No nível intrapessoal, pessoas que são muito exigentes se cobram demais, não se perdoam, estão sempre usando compara­ções com outras pessoas “melhores” do que elas e muitas vezes não sabem se relacio­nar com elas mesmas.

Essas pessoas criam um padrão assim: Elas exigem perfeição de si mesmas, quando não atingem (em geral quase nunca atin­gem), se comparam com outras pessoas, assim elas de depreciam, depois se criticam (ferindo sua auto estima), depois elas se julgam maculando sua própria imagem mental, e não satisfeitas com isso, elas mes­mas se condenam, tornando-se em suas maiores algozes e por fim, determinam sua própria sentença de culpa (que é um tipo de morte emocional), não se perdoando pelo seu próprio limite. Em outras pala­vras, ELAS NÃO CONSEGUEM SE AMAR.

Já no nível interpessoal, pessoas que não sabem se relacionar, não conseguem criar ligas com seus familiares, tentam se “es­conder” dentro de um trabalho (carreira, empresa, business) e com isso elas passam “toda sua vida” trabalhando para criar um futuro bom para a familia.

Essas pessoas perdem a juventude de seus filhos e o companheirismo de seus conjuges. Em ambos os casos, eles não conseguem ver o “envelhecimento” de sua família e nem de participar de suas atividades. Perdem a vida deles. Estão ao seu lado mas não viveram com eles. NÃO CONSEGUEM AMAR OS SEUS.

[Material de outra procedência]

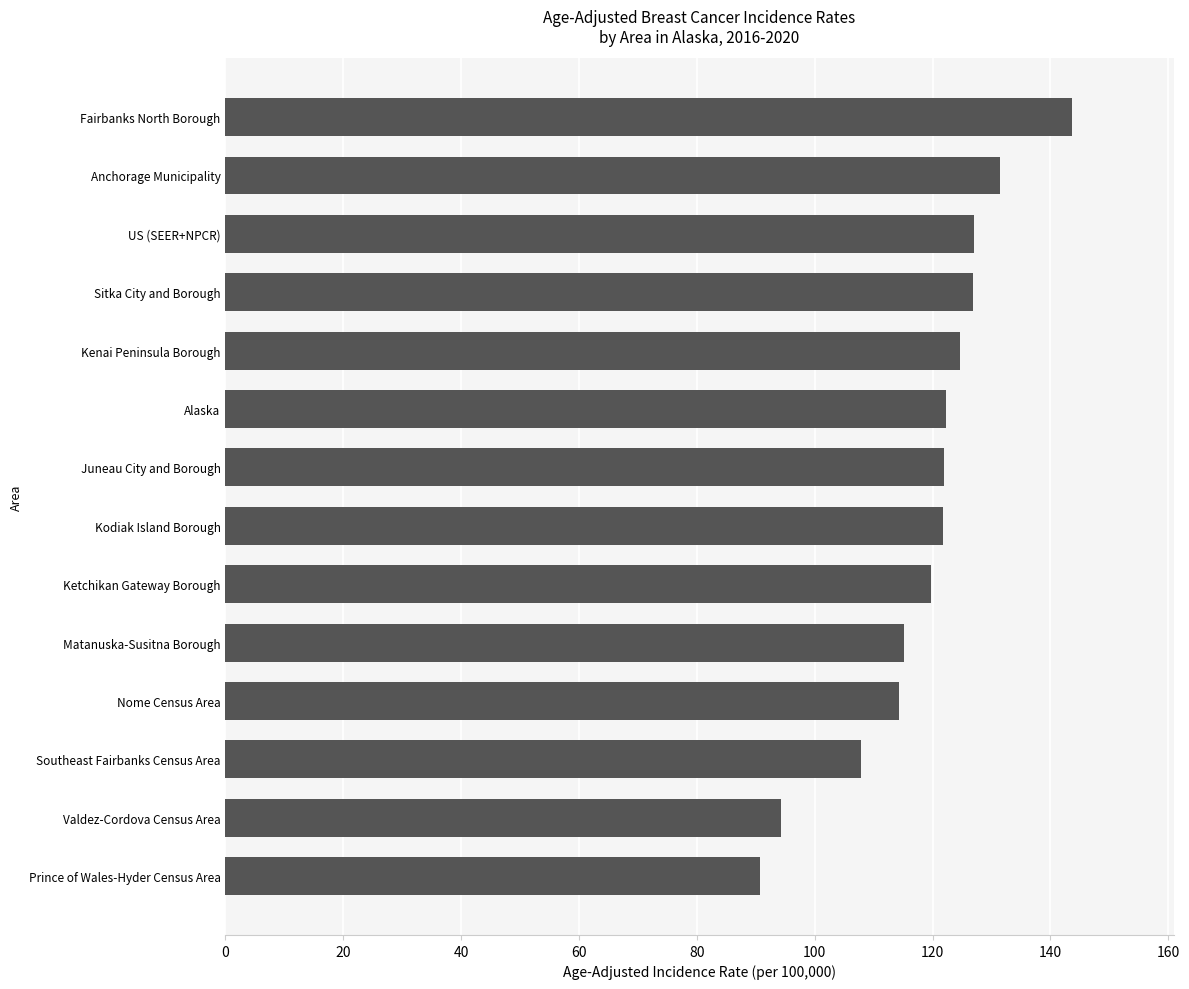

Is it true that the value at Kenai Peninsula Borough is 211.7?

False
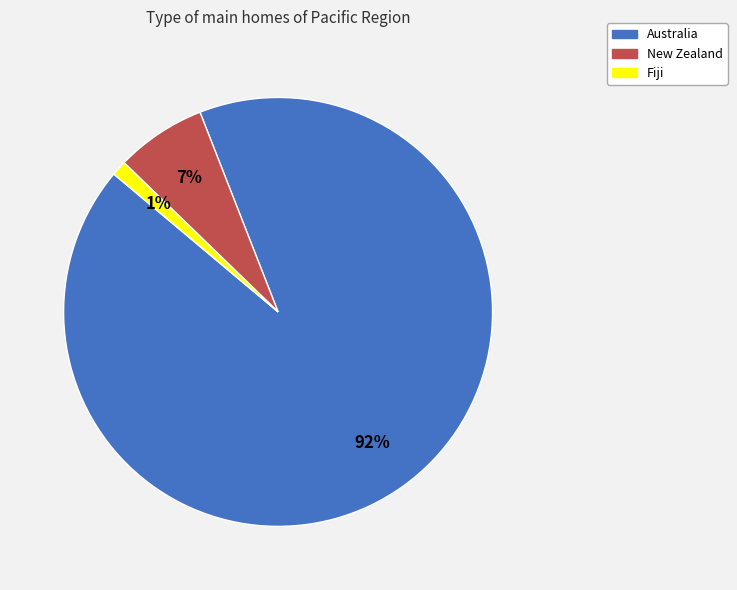

To the nearest percent, what portion does New Zealand represent?

7%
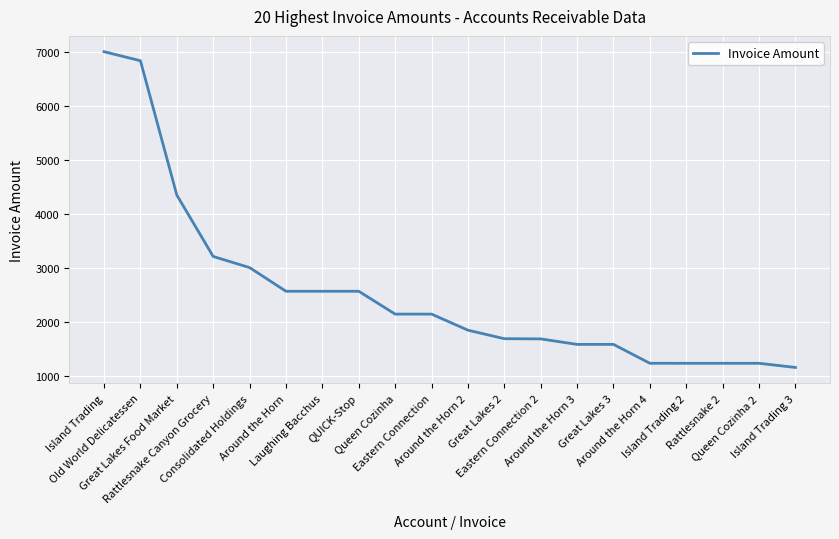

What is the maximum value shown in the chart?

6999.6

Quem já não ouviu falar desse grande man­danto cristão: AME A DEUS SOBRE TODAS AS COISAS E AO PRÓXIMO COMO A SI MES­MO. Como AMAR ao próximo se eu não me amo? Percebe aqui as duas inteligências em conflito? A Intrapessoal (não me amo) com a interpessoal (dever de amar ao outro).

O mundo está ficando carente é de amor. As pessoas hoje em dia somente precisam de amor. Não há nada na vida que substitua o “sentar de frente e olhar no olho”. Por mais que as pessoas hoje se dizem frias e sem necessidade de relacionamento.

Viver essa “nova doutrina”é um grande desafio a nós hoje em dia, devido ao tanto de distrações que nosso mundo moderno nos oferece para “roubar” nossos relacio­namentos. A cada dia, uma nova mídia social surge, um novo produto, uma nova aventura individualizada, e isso vai afastan­do as pessoas de se relacionarem.

Precisamos aprender e desenvolver nossas habilidades e nossas inteligências multiplas na área de relacionamentos para criarmos o mundo que desejamos e o padrão de felicida­de que nos cerca. Lembre-se da pesquisa da Bronnie Ware. As pessoas se sentem infelizes quando olham para trás e percebem que perderam seu tempo, não relacionando com quem amam de verdade e quem são de fato importantes para elas.

Que tal aproveitar esse momento para prati­car as duas inteligências? Que tal você se de­clarar para o grande amor de sua vida: VOCÊ ! Que tal você pegar as pessoas que mais te importam e criar um momento mágico para se relacionarem de forma mais efetiva e real?

Vida, só se tem uma! E a única coisa que nin­guém consegue gerir é o tempo perdido. Esse não volta mais, nunca mais. O que perdeu, perdeu. Na minha prática como coach, sou procurado por milhares de pessoas que per­deram muito tempo e agora querem “recupe­rar o tempo perdido”. Tempo não se recupera, por isso é importante aprender a ressignificar os relacionamentos. Ressignificar a vida. E buscar viver uma VIDA FENOMENAL, que é um direito de todos. Fica aqui o meu conse­lho: “Enquanto dá tempo, faça sua vida valer a pena”. Seja feliz nos seus relacionamentos.